Circumcision also acts as a kind of “naming” in this text. Males are circumcised as “a sign of the covenant” (verse 11), a bodily mark that identifies each male as belonging to God. Indeed, the text says that “the covenant is in [their] flesh” (verse 13). God’s very words of promise are carved into their flesh, so that their deepest and truest identity is as God’s own people. This is a mark, a name that is hidden from sight, a sign visible only to the one who is marked, yet it is at the same time a proclamation of identity in God.

Christians are also marked, named in our flesh, as God’s own. Baptism is a physical sign, invisible apart from the moment that it takes place, of our true identities. Our names are stated at our baptism, and are written in the book of eternity. And how does God name us, all of us, each of us, who stand in the line of Abraham?

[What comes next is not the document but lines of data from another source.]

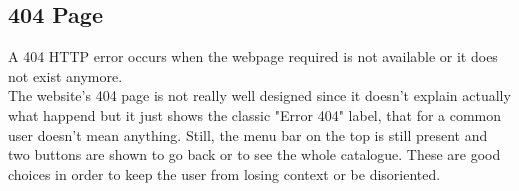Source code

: \subsection{404 Page}

A 404 HTTP error occurs when the webpage required is not available or it does not exist anymore. \\
The website's 404 page is not really well designed since it doesn't explain actually what happend but it just shows the
classic "Error 404" label, that for a common user doesn't mean anything.
Still, the menu bar on the top is still present and two buttons are shown to go back or to see the whole catalogue.
These are good choices in order to keep the user from losing context or be disoriented.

According to some biblical passages in which God is said to know our names, God names us as creatures in whom God delights (62:4), as precious (Isaiah 43:4), as utterly known and loved (Isaiah 49:1; John 10:14-15).

Whoever we may think we are (dirty, shameful, broken), God knows who we really are, and frees and calls us to live into the name that God has given us. To know our true name is, as it was for Abraham and Sarah, to turn, to reorient ourselves according to that name, and to live it. Just as God’s naming of Abraham and Sarah was also a calling, in naming us God is calling us to discipleship, casting off the old names by which we’ve been known, and living into (and maybe “up to”) the name that God bestows.